Nettetal: Noch kein eigenes Jugendamt
VON LUDGER PETERS - zuletzt aktualisiert: 20.06.2008Nettetal (RPO). Nettetals Stadtrat entschied nach intensiver Diskussion ein umfangreiches Maßnahmepaket für die nächste Zeit. Das Kreisjugendamt soll sich intensiver einbringen. In zwei Jahren fällt die endgültige Entscheidung.
In der letzten Sitzung vor der Sommerpause absolvierte der Rat noch einmal intensive Bewegungsübungen. Nach einer Serie von geheimen und offenen Abstimmungen steht fest, dass Nettetal die Entscheidung über die Bildung eines eigenen Jugendamtes um zwei Jahre verschoben hat.

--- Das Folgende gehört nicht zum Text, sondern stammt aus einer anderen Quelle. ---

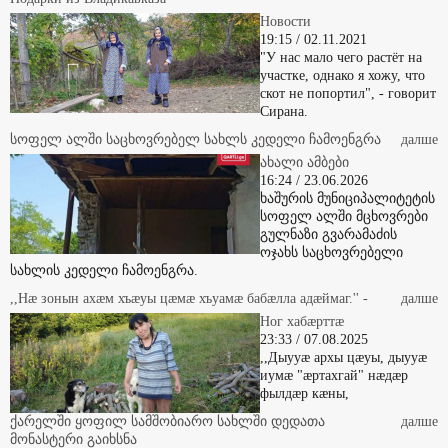
Новости
19:15 / 02.11.2021
"У нас мало чего растёт на
участке, однако я хожу, что
скот не попортил", - говорит
Сирана.
სოფელ ალში საცხოვრებელ სახლს კედელი ჩამოენგრა
далше
ახალი ამბები
16:24 / 23.06.2026
ხაშურის მუნიციპალიტეტის
სოფელ ალში მცხოვრები
გულნაზი გვარამაძის
ოჯახს საცხოვრებელი
სახლის კედელი ჩამოენგრა.
,,Нæ зонын ахæм хъæуы цæмæ хъуамæ бабæлла адæймаг.'' -
далше
Ног хабæрттæ
23:33 / 07.08.2025
,,Дыууæ архы цæуы, дыууæ
иумæ "æртахгай" нæдæр
фылдæр кæны,
ქარელში ყოფილ სამშობიარო სახლში დედათა
далше
მონასტერი გაიხსნა
ახალი ამბები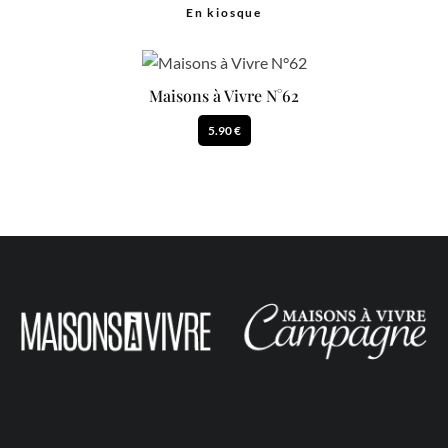
En kiosque
Maisons à Vivre N°62
5.90 €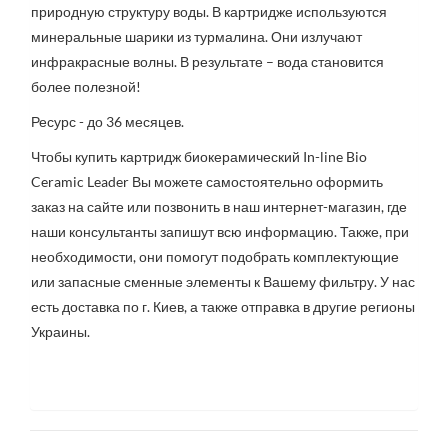
природную структуру воды. В картридже используются
минеральные шарики из турмалина. Они излучают
инфракрасные волны. В результате – вода становится
более полезной!
Ресурс - до 36 месяцев.
Чтобы купить картридж биокерамический In-line Bio
Ceramic Leader Вы можете самостоятельно оформить
заказ на сайте или позвонить в наш интернет-магазин, где
наши консультанты запишут всю информацию. Также, при
необходимости, они помогут подобрать комплектующие
или запасные сменные элементы к Вашему фильтру. У нас
есть доставка по г. Киев, а также отправка в другие регионы
Украины.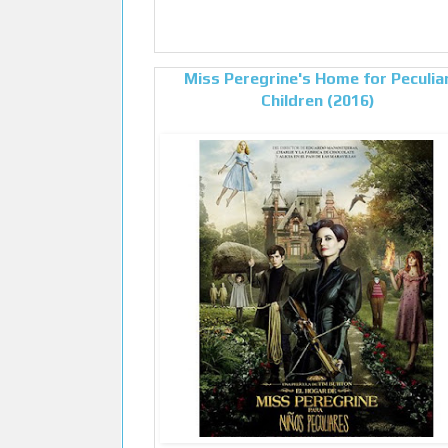
Miss Peregrine's Home for Peculia
Children (2016)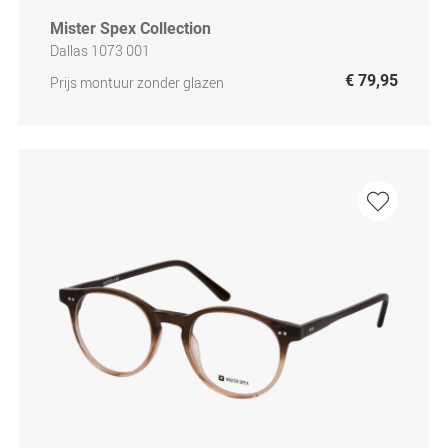
Mister Spex Collection
Dallas 1073 001
€ 79,95
Prijs montuur zonder glazen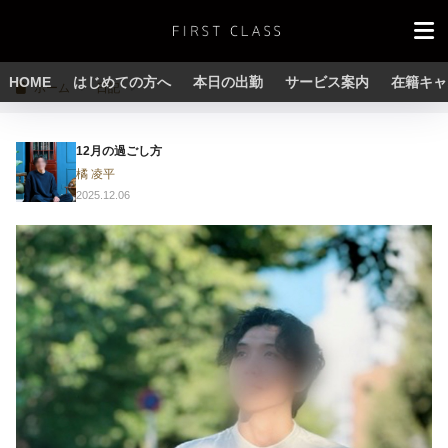
HOME
はじめての方へ
本日の出勤
サービス案内
在籍キャ
ホーム
日記
12月の過ごし方
橘 凌平
2025.12.06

Seit knapp zwei Jahren schwirrt die Idee, sich vom Kreisjugendamt abzukoppeln und selbst – natürlich besser – die Aufgabe zu übernehmen, durch die Gremien. Es wurden Informationen eingeholt, viele Papiere beschrieben und Maßnahmen diskutiert. In der jüngsten Jugendausschuss-Sitzung begann dann der Vorwahlkampf, begleitet von komplexen Geschäftsordnungsdebatten.
Warum so zaghaft?
Maßnahmen-Katalog
Direkt Die Stadt verstärkt die Streetwork- und Gemeinwesenarbeit und in den Stadteilen den direkten Dialog mit Jugendlichen.
Vorsorge Hinwendung zu Familien in frühkindlicher Phase.

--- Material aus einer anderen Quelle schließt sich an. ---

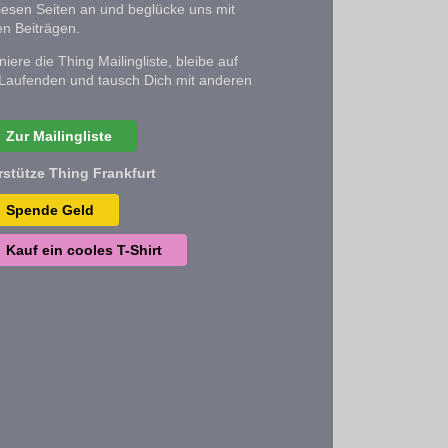
iesen Seiten an und beglücke uns mit
n Beiträgen.
iere die Thing Mailingliste, bleibe auf
Laufenden und tausch Dich mit anderen
Zur Mailingliste
rstütze Thing Frankfurt
Spende Geld
Kauf ein cooles T-Shirt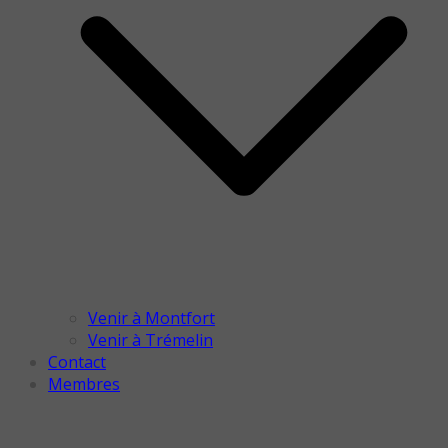
Venir à Montfort
Venir à Trémelin
Contact
Membres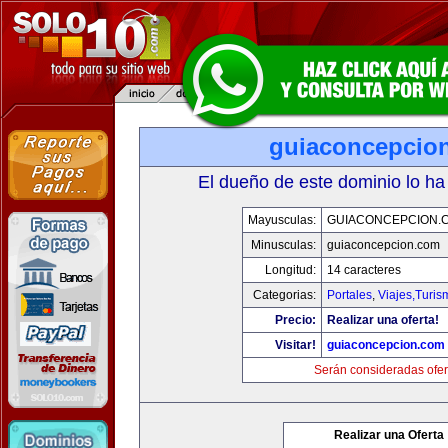
guiaconcepcio
El dueño de este dominio lo ha
Mayusculas:
GUIACONCEPCION.
Minusculas:
guiaconcepcion.com
Longitud:
14 caracteres
Categorias:
Portales
,
Viajes,Turi
Precio:
Realizar una oferta!
Visitar!
guiaconcepcion.com
Serán consideradas ofer
Realizar una Oferta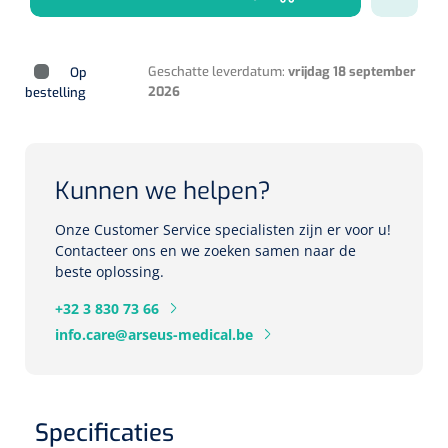
Herbruikbare curetten
Laser chirurgie
Massagetherapie
Holters
Geschatte leverdatum:
vrijdag 18 september
Op
Biopsie punch
Surgical suction
2026
bestelling
ECG's
Ouderen Comfortzorg
Verpleegdekens
Spirometers
Warmtetherapie
Kunnen we helpen?
Dopplers
Onze Customer Service specialisten zijn er voor u!
Fixatiemateriaal
Foetale dopplers
Contacteer ons en we zoeken samen naar de
beste oplossing.
Positioneringsmateriaal
Vasculaire dopplers
+32 3 830 73 66
Aangepaste kledij
info.care@arseus-medical.be
Foetale en Vasculaire dopplers
Diversen
Lichtdiagnostiek
Specificaties
Verzwaringsdekens
Colposcopen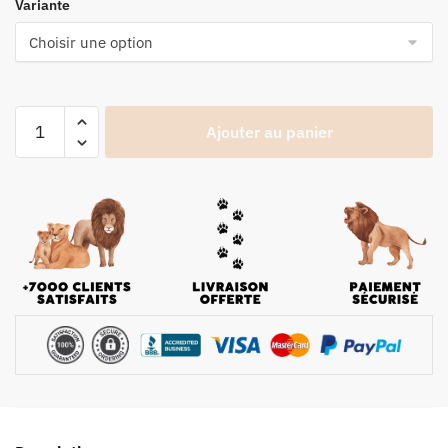
Variante
Ajouter au panier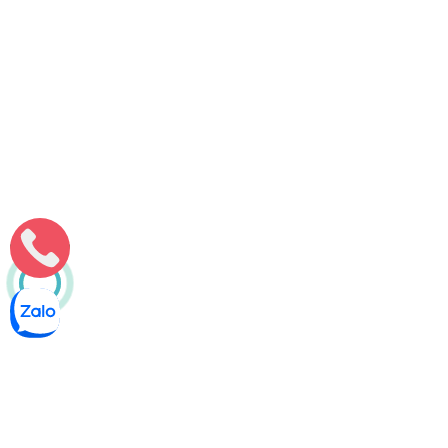
Môi Trường Minh Tâm
Thông bồn cầu nghẹt tại Ba Tri từ 100.000 đ/lần – Triệt để
Thông bồn cầu nghẹt tại Ba Tri do Môi Trường Minh Tâm xử lý
nhanh, sạch triệt để, không đục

Aktion Mit einem „Frühwarnsystem“ und enger Vernetzung bestehender Einrichtungen soll die Familienhilfe intensiver werden.
Projekte 20 000 Euro gibt es von der Stadt für themenbezogene Projekte interessierter Träger.

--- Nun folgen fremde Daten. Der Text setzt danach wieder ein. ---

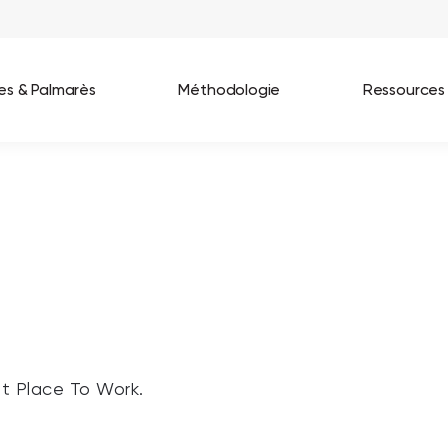
ées & Palmarès
Méthodologie
Ressources
les entreprises
Best Workplaces France 2026
ignages
Great Place To Work In Tech 2026
lients
Best Workplaces For Women 2025
Best Workplaces Europe 2025
Tous nos palmarès
at Place To Work.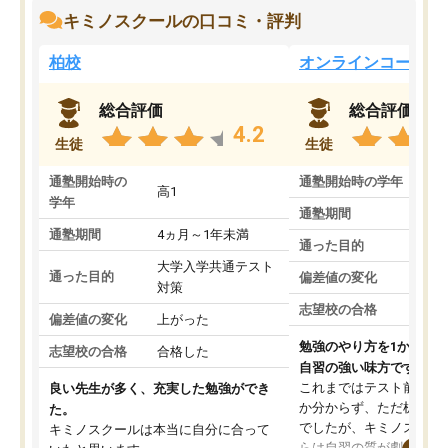
キミノスクールの口コミ・評判
柏校
オンラインコース
総合評価
総合評価
4.2
生徒
生徒
通塾開始時の
通塾開始時の学年
中
高1
学年
通塾期間
通塾期間
4ヵ月～1年未満
通った目的
大学入学共通テスト
通った目的
偏差値の変化
対策
志望校の合格
偏差値の変化
上がった
勉強のやり方を1から教
志望校の合格
合格した
自習の強い味方です。
これまではテスト前に何
良い先生が多く、充実した勉強ができ
か分からず、ただ机に座
た。
でしたが、キミノスクー
キミノスクールは本当に自分に合って
らは自習の質が劇的に変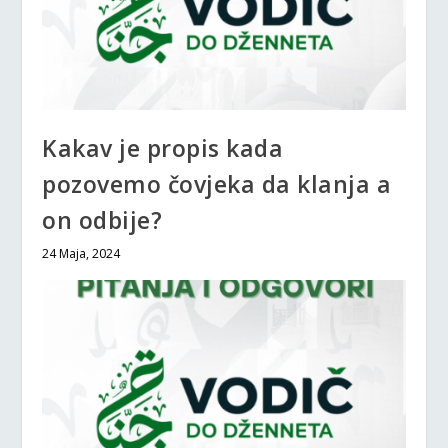
Kakav je propis kada
pozovemo čovjeka da klanja a
on odbije?
24 Maja, 2024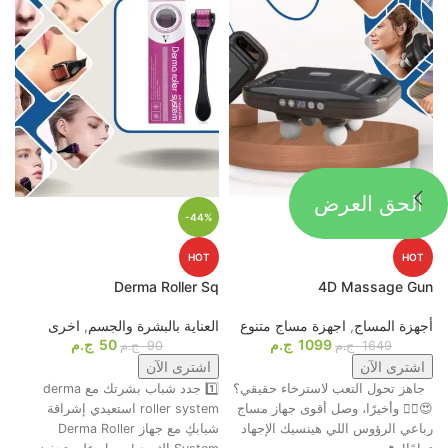
الحق العرض
-44%
-33%
HOT
HOT
p
Derma Roller Sq
4D Massage Gun
أجهزة المساج
,
اجهزة مساج متنوع
العناية بالبشرة والجسم
,
اخرى
م
1099
ج.م
50
ج.م
ا
1649
ج.م
90
ج.م
اشترى الآن
اشترى الآن
جاهز تحول التعب لاسترخاء حقيقي؟
1️⃣ جدد شباب بشرتك مع derma
ت
😍💆‍♂️ وأخيرًا، وصل أقوى جهاز مساج
roller system استعيدي إشراقة
م
رباعي الرؤوس اللي هينسيك الإجهاد
شبابكِ مع جهاز Derma Roller
ش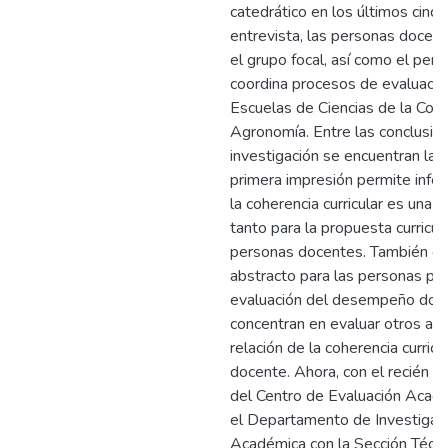
catedrático en los últimos cinc
entrevista, las personas docent
el grupo focal, así como el per
coordina procesos de evaluació
Escuelas de Ciencias de la Comu
Agronomía. Entre las conclusion
investigación se encuentran las
primera impresión permite inferi
la coherencia curricular es una 
tanto para la propuesta curricul
personas docentes. También qu
abstracto para las personas pu
evaluación del desempeño doc
concentran en evaluar otros aspe
relación de la coherencia curri
docente. Ahora, con el recién
del Centro de Evaluación Acadé
el Departamento de Investigaci
Académica con la Sección Técni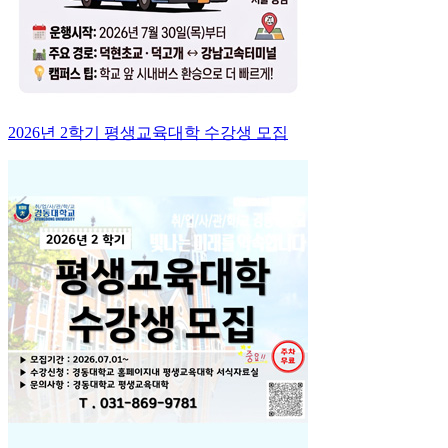
2026년 2학기 평생교육대학 수강생 모집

Im Rat setzte sich die erstmals mehr erbittert als sachlich geführt Diskussion nun fort. Markus Tillmanns (Grüne) war der „CDU-Mehrheitsfraktion“ unverhohlen vor, ihre eigene Zwiegespaltenheit intern zu unterdrücken und diesen internen Druck nach außen weiterzugeben. Im Jugendausschuss war ein Vertagungsantrag von der Union nach seinem Empfinden mit (Gerhard) Schröder’scher „Basta“-Manier von Namensvetter Hubert Schröder hinweggefegt worden. Wie die Grünen will auch die FDP das eigene Jugendamt, und zwar ab dem 1. Januar 2010. Ihr Fraktionschef Hans-Willy Troost fragte die verwaltungsspitze, von der er wisse, dass sie seiner Meinung sei: „Warum sind wir so zaghaft?“ Eine demokratische Mehrheit sei für das Jugendamt Nettetal.
Die SPD schlug erneut den Kompromisskurs ein: Gegen die Mehrheit und äußere Geschlossenheit der CDU sei nichts auszurichten. Also sei die Fraktion bereit, die Entscheidung, wie von der Union vorgeschlagen, um zwei Jahre zu verschieben. In dieser Zeit werde die Stadt selbst ihre Anstrengungen in der Jugendpolitik verbessern und dem Kreis eine Art Bewährungsfrist lassen. Im übrigen solle man eine andere Entwicklung nicht unterschätzen: Städte und Gemeinden arbeiteten längst auf vielen Gebieten sehr viel enger zusammen.
Die Grünen ließen nicht locker und beantragten geheime Abstimmung darüber, ab 2010 das eigene Jugendamt einzurichten. Ergebnis: 22 Stimmen dagegen, 19 dafür, es gab eine Enthaltung. Und während noch spekuliert wurde, ob es in den jeweiligen Lagern Abweichler gäbe, folgte die nächste Entscheidung, diesmal offen abgestimmt: Der Rat beschloss den umfangreichen Maßnahmenkatalog zur Stärkung der Jugendarbeit, der bereits im Jugendausschuss beraten und mehrheitlich so beschlossen worden war. Das Ergebnis fiel nun einstimmig aus.